#### [YOUR GOAL]
Reproduce the stretch of the records from the line containing "область видит камера. Широкоугольные камеры" through the line containing "Некоторые камеры имеют встроенный", updated so that "ночное видение" reads "ночной режим" and nothing else changes. Return only those lines.

---

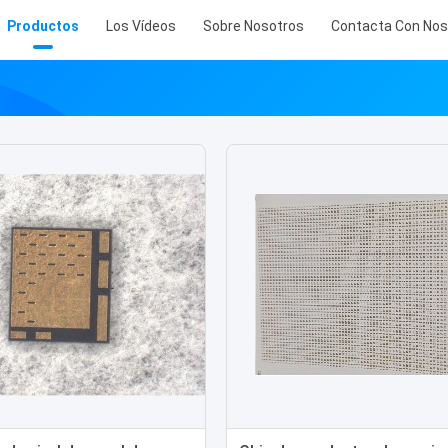
Productos
Los Vídeos
Sobre Nosotros
Contacta Con Nos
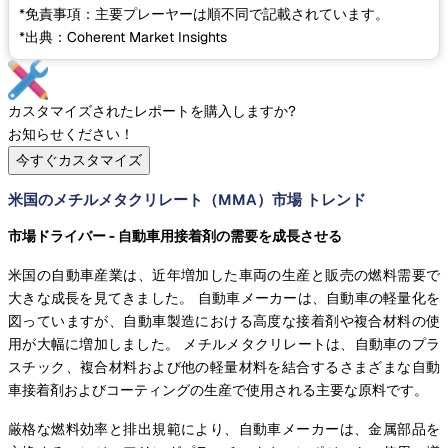
*免責事項：主要プレーヤーは順不同で記載されています。
*出典：Coherent Market Insights
カスタマイズされたレポートを購入しますか?
お知らせください！
今すぐカスタマイズ
米国のメチルメタクリレート（MMA）市場 トレンド
市場ドライバー - 自動車用接着剤の需要を成長させる
米国の自動車産業は、近年増加した車両の生産と販売の燃料需要で
大きな成長を見てきました。 自動車メーカーは、自動車の軽量化を
図っていますが、自動車製造における高度な接着剤や複合材料の使
用が大幅に増加しました。 メチルメタクリレートは、自動車のプラ
スチック、複合材料および他の軽量材料を結合するさまざまな自動
車接着剤およびコーティングの生産で使用される主要な原料です。
厳格な燃料効率と排出規範により、自動車メーカーは、金属部品を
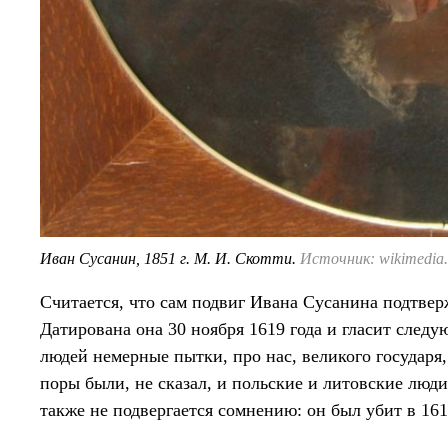
Иван Сусанин, 1851 г. М. И. Скотти.
Источник: wikimedia.
Считается, что сам подвиг Ивана Сусанина подтве
Датирована она 30 ноября 1619 года и гласит след
людей немерные пытки, про нас, великого государя,
поры были, не сказал, и польские и литовские люд
также не подвергается сомнению: он был убит в 161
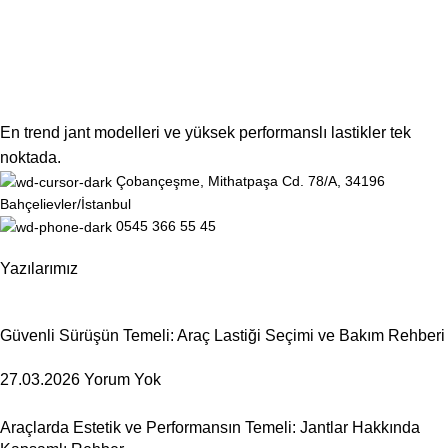
En trend jant modelleri ve yüksek performanslı lastikler tek
noktada.
Çobançeşme, Mithatpaşa Cd. 78/A, 34196
Bahçelievler/İstanbul
0545 366 55 45
Yazılarımız
Güvenli Sürüşün Temeli: Araç Lastiği Seçimi ve Bakım Rehberi
27.03.2026
Yorum Yok
Araçlarda Estetik ve Performansın Temeli: Jantlar Hakkında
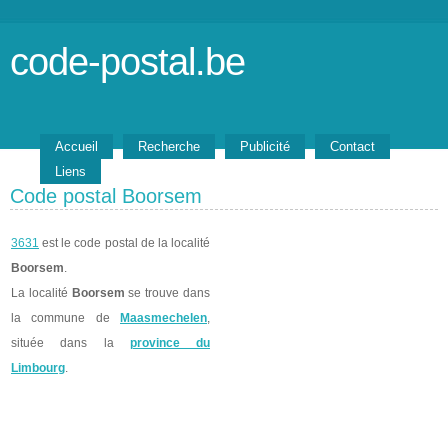
code-postal.be
Accueil
Recherche
Publicité
Contact
Liens
Code postal Boorsem
3631
est le code postal de la localité
Boorsem
.
La localité
Boorsem
se trouve dans
la commune de
Maasmechelen
,
située dans la
province du
Limbourg
.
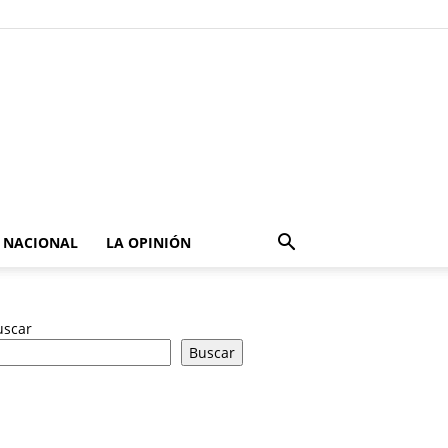
NACIONAL
LA OPINIÓN
uscar
Buscar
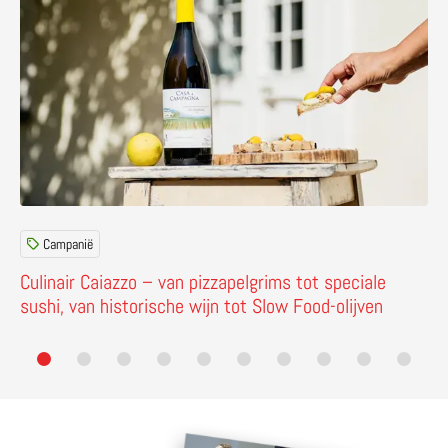
Campanië
Culinair Caiazzo – van pizzapelgrims tot speciale
sushi, van historische wijn tot Slow Food-olijven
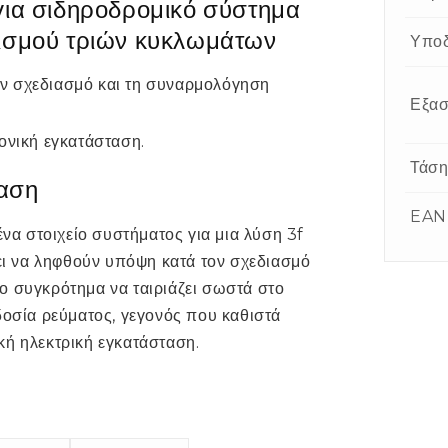
 για σιδηροδρομικό σύστημα
ισμού τριών κυκλωμάτων
Υπο
τον σχεδιασμό και τη συναρμολόγηση
Εξασ
ονική εγκατάσταση.
Τάσ
ταση
EAN
ένα στοιχείο συστήματος για μια λύση 3f
πει να ληφθούν υπόψη κατά τον σχεδιασμό
ο συγκρότημα να ταιριάζει σωστά στο
δοσία ρεύματος, γεγονός που καθιστά
κή ηλεκτρική εγκατάσταση.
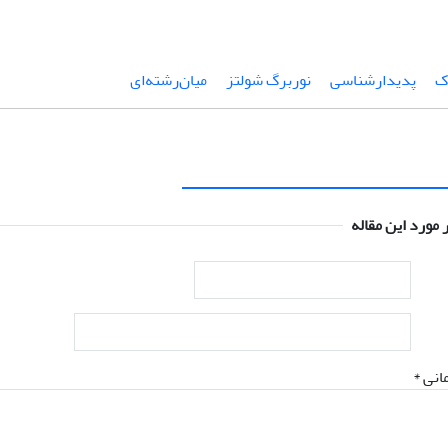
ک
پدیدارشناسی
نوربرگ شولتز
میان‌رشته‌ای
 مورد این مقاله
انی *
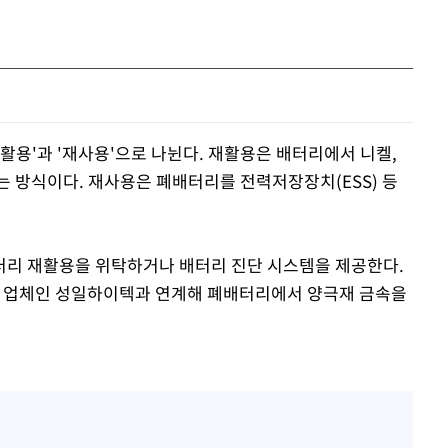
활용'과 '재사용'으로 나뉜다. 재활용은 배터리에서 니켈,
는 방식이다. 재사용은 폐배터리를 전력저장장치(ESS) 등
터리 재활용을 위탁하거나 배터리 진단 시스템을 제공한다.
용 업체인 성일하이텍과 연계해 폐배터리에서 양극재 금속을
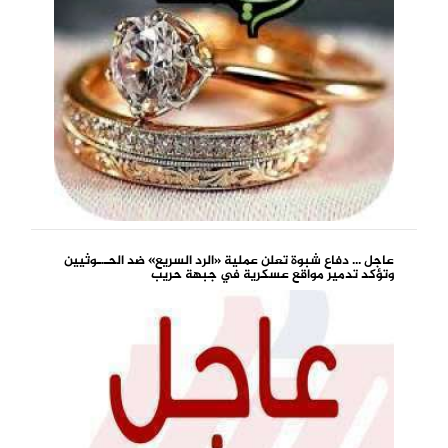
عاجل ... دفاع شبوة تعلن عملية «الرد السريع» ضد الحـ.ـوثيين
وتؤكد تدمير مواقع عسكرية في جبهة حريب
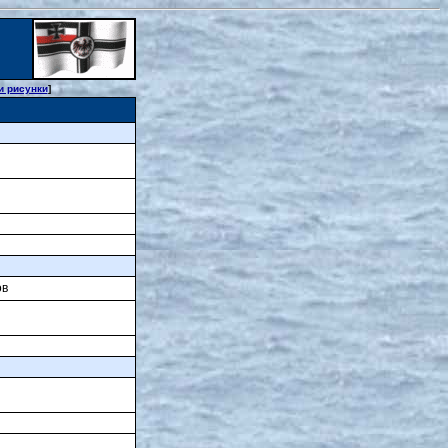
и рисунки
]
ов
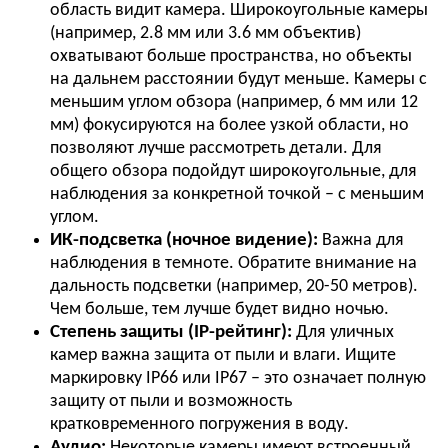
область видит камера. Широкоугольные камеры
(например, 2.8 мм или 3.6 мм объектив)
охватывают больше пространства, но объекты
на дальнем расстоянии будут меньше. Камеры с
меньшим углом обзора (например, 6 мм или 12
мм) фокусируются на более узкой области, но
позволяют лучше рассмотреть детали. Для
общего обзора подойдут широкоугольные, для
наблюдения за конкретной точкой – с меньшим
углом.
ИК-подсветка (ночное видение):
Важна для
наблюдения в темноте. Обратите внимание на
дальность подсветки (например, 20-50 метров).
Чем больше, тем лучше будет видно ночью.
Степень защиты (IP-рейтинг):
Для уличных
камер важна защита от пыли и влаги. Ищите
маркировку IP66 или IP67 – это означает полную
защиту от пыли и возможность
кратковременного погружения в воду.
Аудио:
Некоторые камеры имеют встроенный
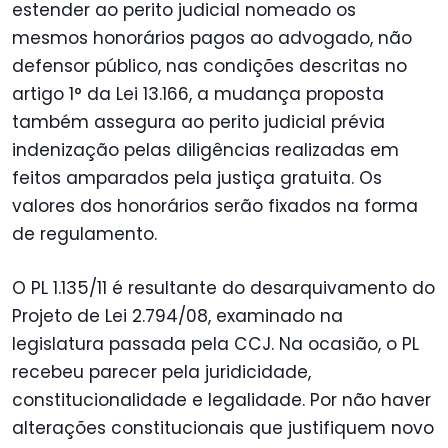
estender ao perito judicial nomeado os
mesmos honorários pagos ao advogado, não
defensor público, nas condições descritas no
artigo 1° da Lei 13.166, a mudança proposta
também assegura ao perito judicial prévia
indenização pelas diligências realizadas em
feitos amparados pela justiça gratuita. Os
valores dos honorários serão fixados na forma
de regulamento.
O PL 1.135/11 é resultante do desarquivamento do
Projeto de Lei 2.794/08, examinado na
legislatura passada pela CCJ. Na ocasião, o PL
recebeu parecer pela juridicidade,
constitucionalidade e legalidade. Por não haver
alterações constitucionais que justifiquem novo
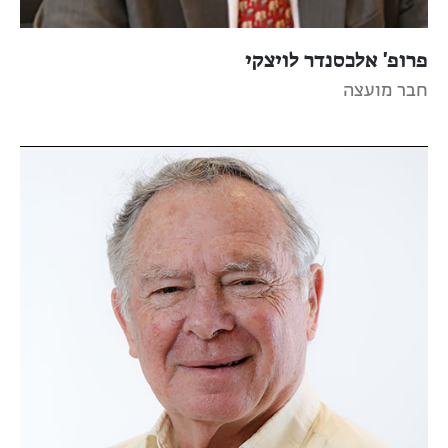
פרופ' אלכסנדר לויצקי
חבר מועצה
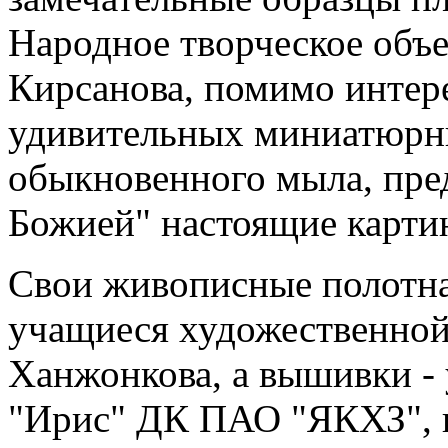
Народное творческое объ
Кирсанова, помимо интере
удивительных миниатюрны
обыкновенного мыла, пре
Божией" настоящие карти
Свои живописные полотна 
учащиеся художественной
Ханжонкова, а вышивки - 
"Ирис" ДК ПАО "ЯКХЗ", п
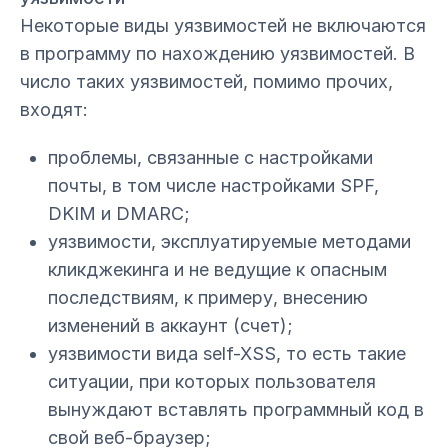
Некоторые виды уязвимостей не включаются
в программу по нахождению уязвимостей. В
число таких уязвимостей, помимо прочих,
входят:
проблемы, связанные с настройками
почты, в том числе настройками SPF,
DKIM и DMARC;
уязвимости, эксплуатируемые методами
кликджекинга и не ведущие к опасным
последствиям, к примеру, внесению
изменений в аккаунт (счет);
уязвимости вида self-XSS, то есть такие
ситуации, при которых пользователя
вынуждают вставлять программный код в
свой веб-браузер;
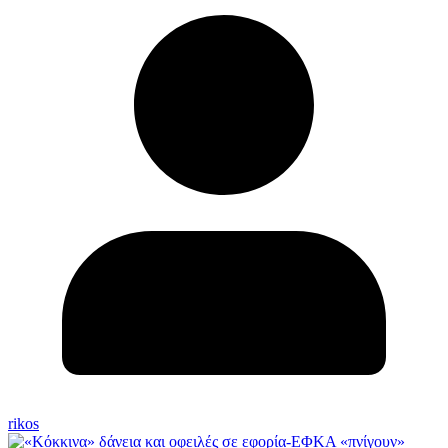
rikos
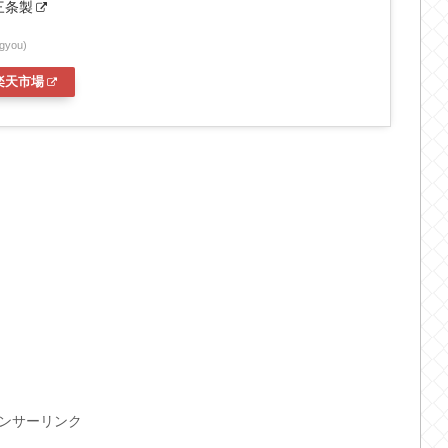
燕三条製
gyou)
楽天市場
ンサーリンク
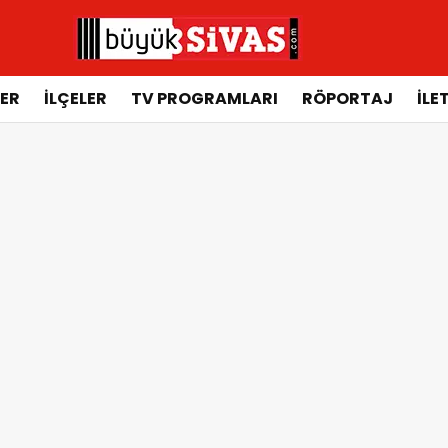
ER
İLÇELER
TV PROGRAMLARI
RÖPORTAJ
İLE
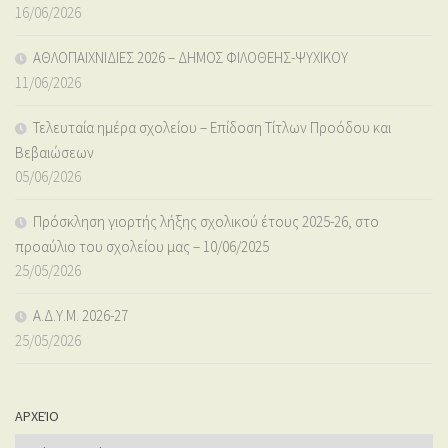
16/06/2026
ΑΘΛΟΠΑΙΧΝΙΔΙΕΣ 2026 – ΔΗΜΟΣ ΦΙΛΟΘΕΗΣ-ΨΥΧΙΚΟΥ
11/06/2026
Τελευταία ημέρα σχολείου – Επίδοση Τίτλων Προόδου και
Βεβαιώσεων
05/06/2026
Πρόσκληση γιορτής λήξης σχολικού έτους 2025-26, στο
προαύλιο του σχολείου μας – 10/06/2025
25/05/2026
Α.Δ.Υ.Μ. 2026-27
25/05/2026
ΑΡΧΕΊΟ
Αρχείο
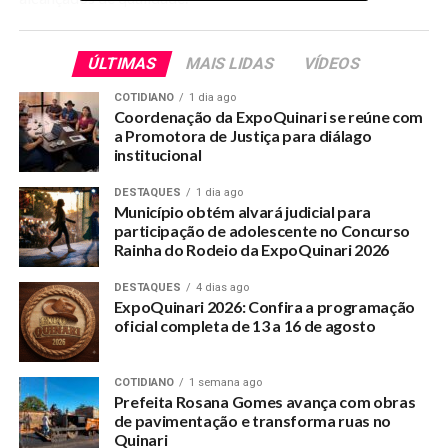
ÚLTIMAS
MAIS LIDAS
VÍDEOS
RELATED TOPICS:
AUTORIDADES-BUSCAM-ESTREITAR-PARCERIAS-NA-EDUCACAO
COTIDIANO
1 dia ago
Coordenação da ExpoQuinari se reúne com
UP NEXT
a Promotora de Justiça para diálago
Denunciante Jalison Almeida ganha prêmio do
institucional
Presidente da Câmara com nomeação para cargo
superior a R$ 3.000,00
DESTAQUES
1 dia ago
Município obtém alvará judicial para
DON'T MISS
participação de adolescente no Concurso
Santa Maria recebe melhorias de ramais realizadas
Rainha do Rodeio da ExpoQuinari 2026
pelo Prefeito Gilson da Funerária
DESTAQUES
4 dias ago
ExpoQuinari 2026: Confira a programação
oficial completa de 13 a 16 de agosto
COTIDIANO
1 semana ago
Prefeita Rosana Gomes avança com obras
de pavimentação e transforma ruas no
Quinari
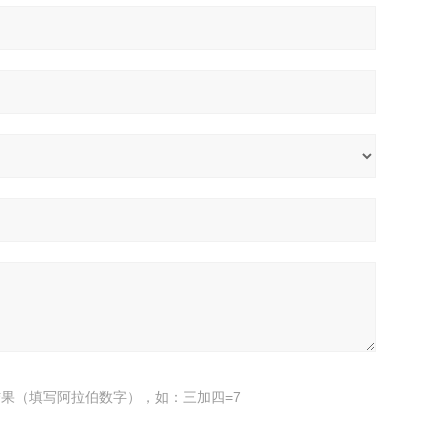
果（填写阿拉伯数字），如：三加四=7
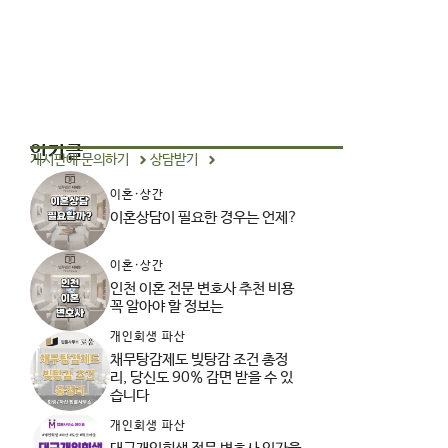
인기글
게시판에 문의하기
상담받기
이혼·상간
이혼상담이 필요한 경우는 언제?
이혼·상간
인천 이혼 전문 변호사 추천 비용
꼭 알아야 할 정보는
개인회생 파산
채무탕감제도 빚탕감 조건 총정
리, 당신도 90% 감면 받을 수 있
습니다
개인회생 파산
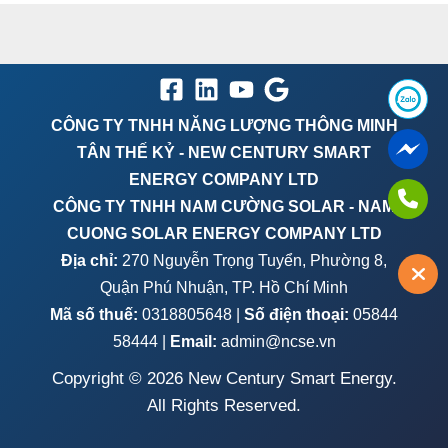
CÔNG TY TNHH NĂNG LƯỢNG THÔNG MINH
TÂN THẾ KỶ - NEW CENTURY SMART
ENERGY COMPANY LTD
CÔNG TY TNHH NAM CƯỜNG SOLAR - NAM
CUONG SOLAR ENERGY COMPANY LTD
Địa chỉ:
270 Nguyễn Trọng Tuyển, Phường 8,
Quận Phú Nhuận, TP. Hồ Chí Minh
Mã số thuế:
0318805648 |
Số điện thoại:
05844
58444 |
Email:
admin@ncse.vn
Copyright © 2026 New Century Smart Energy.
All Rights Reserved.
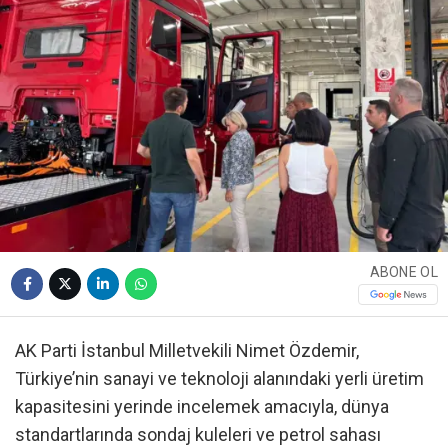
ABONE OL
AK Parti İstanbul Milletvekili Nimet Özdemir,
Türkiye’nin sanayi ve teknoloji alanındaki yerli üretim
kapasitesini yerinde incelemek amacıyla, dünya
standartlarında sondaj kuleleri ve petrol sahası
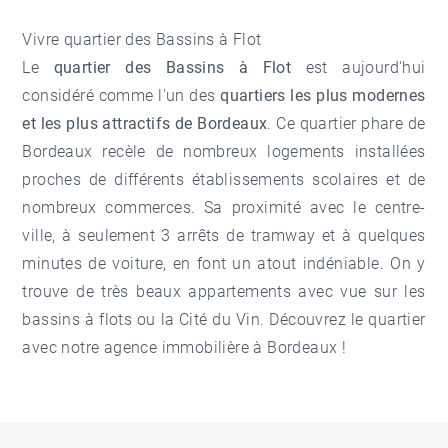
Vivre quartier des Bassins à Flot
Le
quartier des Bassins à Flot
est aujourd'hui
considéré comme l'un des
quartiers les plus modernes
et les plus attractifs de Bordeaux
. Ce quartier phare de
Bordeaux recèle de nombreux logements installées
proches de différents établissements scolaires et de
nombreux commerces. Sa proximité avec le centre-
ville, à seulement 3 arrêts de tramway et à quelques
minutes de voiture, en font un atout indéniable. On y
trouve de très beaux appartements avec vue sur les
bassins à flots ou la Cité du Vin. Découvrez le quartier
avec notre
agence immobilière à Bordeaux
!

---

#### [YOUR RESPONSE]
область видит камера. Широкоугольные камеры
(например, 2.8 мм или 3.6 мм объектив)
охватывают больше пространства, но объекты
на дальнем расстоянии будут меньше. Камеры с
меньшим углом обзора (например, 6 мм или 12
мм) фокусируются на более узкой области, но
позволяют лучше рассмотреть детали. Для
общего обзора подойдут широкоугольные, для
наблюдения за конкретной точкой – с меньшим
углом.
ИК-подсветка (ночной режим):
Важна для
наблюдения в темноте. Обратите внимание на
дальность подсветки (например, 20-50 метров).
Чем больше, тем лучше будет видно ночью.
Степень защиты (IP-рейтинг):
Для уличных
камер важна защита от пыли и влаги. Ищите
маркировку IP66 или IP67 – это означает полную
защиту от пыли и возможность
кратковременного погружения в воду.
Аудио:
Некоторые камеры имеют встроенный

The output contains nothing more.